Easements or rights-of-way that are not part of a public road under section 251.058(b) are likewise not highway rights-of-way that are subject to disposition under Local Government Code section 263.002. Such property interests must be disposed of under section 272.001 unless the county determines that a statute not considered here applies.
To the extent Letter Opinion 94-053 suggests that Local Government Code section 263.002 applies only to roads labeled as highways, not to county public roads generally, it is incorrect.See Tex. Att'y Gen. LO-94-053, at 4 n. 4.

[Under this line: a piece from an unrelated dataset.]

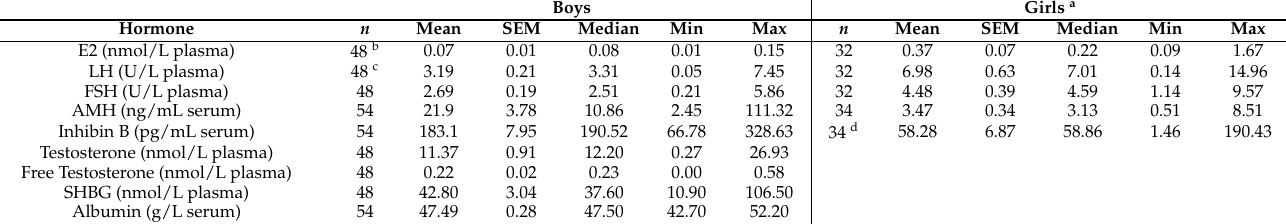
Table 3. Levels of reproductive hormones in plasma and serum of 13–15-year-old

  GREG ABBOTT Attorney General of Texas
  KENT C. SULLIVAN First Assistant Attorney General
  ELLEN L. WITT Deputy Attorney General for Legal Counsel
  NANCY S. FULLER Chair, Opinion Committee
  Kymberly K. Oltrogge Assistant Attorney General, Opinion Committee
1 Letter from Honorable Tim Curry, Tarrant County Criminal District Attorney, to Honorable Greg Abbott, Attorney General of Texas (Mar. 6, 2006) (on file with the Opinion Committee, alsoavailable at http://www.oag.state.tx.us) [hereinafter Request Letter].
2 Attorney General Opinion M-524 was issued within months of section 272.001's original adoption. Its construction has not been overruled by a court or by a subsequent opinion of this office, and the legislature has not acted to supersede it. The opinion's construction may, therefore, be considered a "contemporaneous construction" that "is worthy of serious consideration as an aid to interpretation, particularly where such construction has been sanctioned by long acquiescence."Stanford v. Butler, 181 S.W.2d 269, 273 (Tex. 1944) (quoting 39 Tex. Jur. § 125).
3 We do not consider whether section 263.002 of the Local Government Code applies to an abandoned seawall or to a highway that the county owns in fee simple.